TfL have built just 15% of the 10,000 affordable homes they pledged

21 August 2020, 08:52 | Updated: 21 August 2020, 09:52

Transport for London said that on top of the 1,500 homes they've started, they have applications for 4,500 under consideration, and 4,500 to be submitted in due course
Transport for London said that on top of the 1,500 homes they've started, they have applications for 4,500 under consideration, and 4,500 to be submitted in due course. Picture: PA
Matthew Thompson

By Matthew Thompson

Transport for London has only built a fraction of the affordable homes it pledged to build in 2016 and now the body is blaming coronavirus.

In 2016, after Sadiq Khan's election as mayor, Transport for London pledged to build 10,000 affordable homes on its land by 2020, to help Mr Khan deliver on his manifesto.

But LBC has discovered that in 4 years, fewer than 1,500 such homes have been started. And yet, TfL now says that its failure to meet the target is due to coronavirus.

At the end of last month, TFL wrote to the London Assembly Housing Committee to explain why the target would not be met. They blamed a “safe stop” imposed on their construction sites in March due to the pandemic, and delays to the planning process caused by lockdown.

But in 4 years, they had reached just 15% of their target. It rather stretches credulity to imagine the only reason they weren’t going to hit it in a matter of months from now was due to lockdown.

At least part of the problem is that many of the proposed developments are wildly unpopular with residents, and several have been rejected by local council planners.

Residents told us of two main complaints. The first, is that several of the proposed developments comprise small 1 and 2 bed flats, in areas where there is a desperate need for family homes. Gordon Massey, from the Barnet Residents Association, illustrates this point perfectly.

“In the last 10 years Barnet has built 1 and 2 bedroom flats almost exclusively”, he told LBC. “The actual figure is 78% of all new construction, yet we know there is enormous demand for family homes, and they are just not being built. And of course, the TfL schemes will just up the percentage from 78% to even higher. We find that lots of families are simply leaving London because they are desperate for a house."
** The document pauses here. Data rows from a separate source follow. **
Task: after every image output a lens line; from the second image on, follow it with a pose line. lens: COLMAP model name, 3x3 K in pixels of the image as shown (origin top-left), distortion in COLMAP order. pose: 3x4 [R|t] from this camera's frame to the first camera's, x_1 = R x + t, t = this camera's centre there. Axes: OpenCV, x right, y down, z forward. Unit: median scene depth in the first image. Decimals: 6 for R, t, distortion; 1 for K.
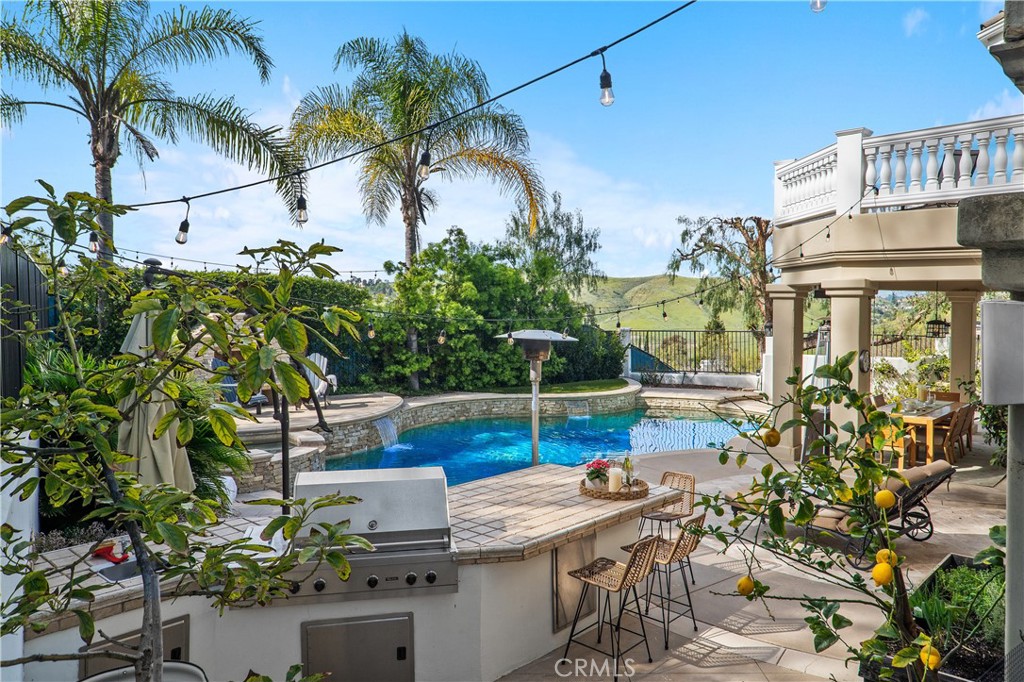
lens RADIAL K [[727.3, 0, 512.0], [0, 727.3, 341.0], [0, 0, 1]] dist [0.030597, -0.001247]
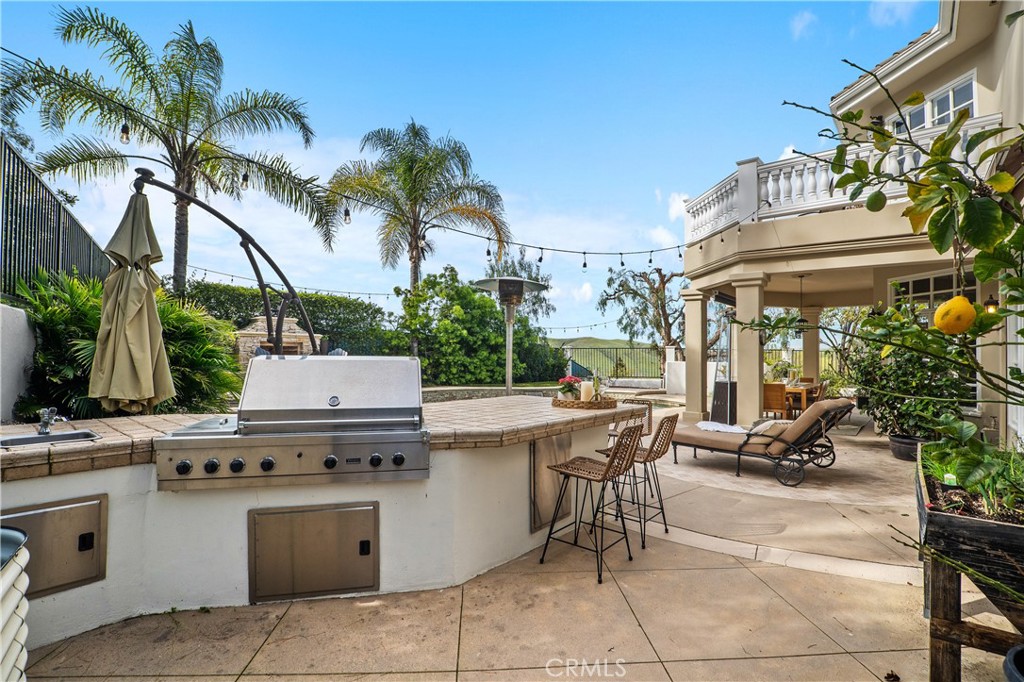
lens RADIAL K [[489.7, 0, 512.0], [0, 489.7, 341.0], [0, 0, 1]] dist [-0.016838, 0.000385]
pose [[0.998669, 0.011154, 0.050349, -0.001054], [-0.007919, 0.997918, -0.064006, 0.051875], [-0.050958, 0.063523, 0.996679, 0.093497]]
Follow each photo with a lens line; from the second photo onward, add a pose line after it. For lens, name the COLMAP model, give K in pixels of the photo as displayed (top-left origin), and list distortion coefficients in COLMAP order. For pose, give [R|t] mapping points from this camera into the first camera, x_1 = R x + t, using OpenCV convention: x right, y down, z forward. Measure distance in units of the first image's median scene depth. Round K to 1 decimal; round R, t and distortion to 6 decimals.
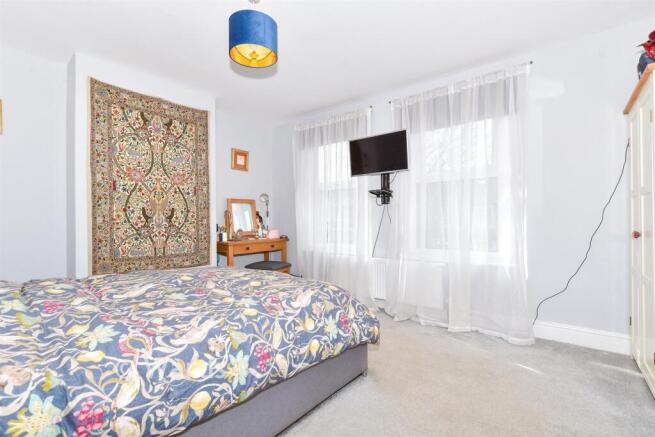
lens RADIAL K [[307.9, 0, 322.1], [0, 307.9, 221.9], [0, 0, 1]] dist [-0.016727, 0.002109]
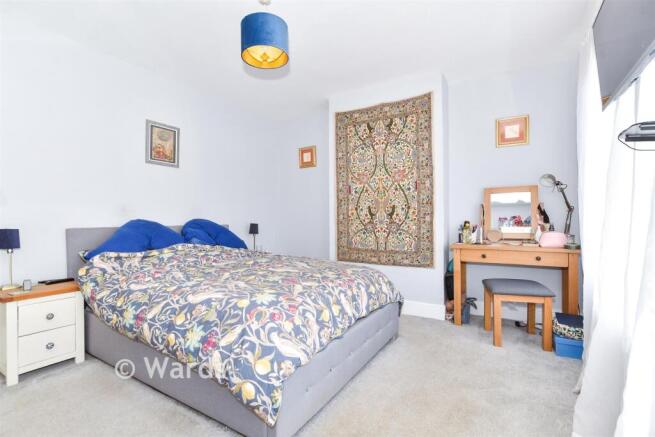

Good examples of such developments are the tiny one-bed flats proposed by the company Pocket Living, one of which is in Barnet, and another of which has just been rejected for the second time by Labour-controlled Brent Council.

Brent’s Planning Committee even concluded that the proposals were in breach of Section 3.11 of Sadiq Khan’s own London Plan, which specifically states “Priority should be accorded to provision of affordable family housing.”

Secondly, a number of the proposed TfL sites are on major commuter car parks, which are vital for residents. One prime example is at Stanmore station in Harrow, a car park of 146 spaces, which as well as providing daily commuter parking, is also used by fans on the way to Wembley Stadium. Residents fear chaos, particularly on match days, if the car park is demolished.

The Conservatives have laid the blame at Sadiq Khan's door. Their housing spokesman Andrew Boff said:

“Failing on this target so disastrously is not just an administrative failure. It represents Khan’s inability to deliver the kind of homes that Londoners are desperately crying out for. They want solutions. They want homes built. What they don’t want is Khan’s unconvincing excuses.”

A spokesperson for the Mayor said: “The Mayor is doing more than ever before to tackle the capital’s housing crisis. Last year the Mayor started more than 17,000 new genuinely affordable homes in London – the most since GLA records began in 2003, and exceeding the target agreed with the Government. In fact more new council homes were started than any year since 1983.

“Despite the progress made in London, COVID-19 has had a huge impact on everything our city, including substantially delaying the construction of new homes in recent months.

“The Mayor will continue to do everything in his powers to build the genuinely affordable homes Londoners need, unlike the Government whose reckless planning reforms will lead to more small, poor-quality, expensive homes – out of reach of the vast majority of Londoners.”

Transport for London said that on top of the 1,500 homes they've started, they have applications for 4,500 under consideration, and 4,500 to be submitted in due course.

Graeme Craig, Director of Commercial Development at TfL said, “The coronavirus pandemic had a major impact on house building across London, and the resulting delays to construction and extended consultations have meant that we will not reach our target.

“We still remain fully committed to delivering our housing programme as soon as possible, and will be working with everyone to make sure that we can build the homes our city needs in a safe, responsible and transparent way.”

TfL also rejected the claims they're not building the right housing, and say that by building on car parks they will encourage a switch to more sustainable forms of transport.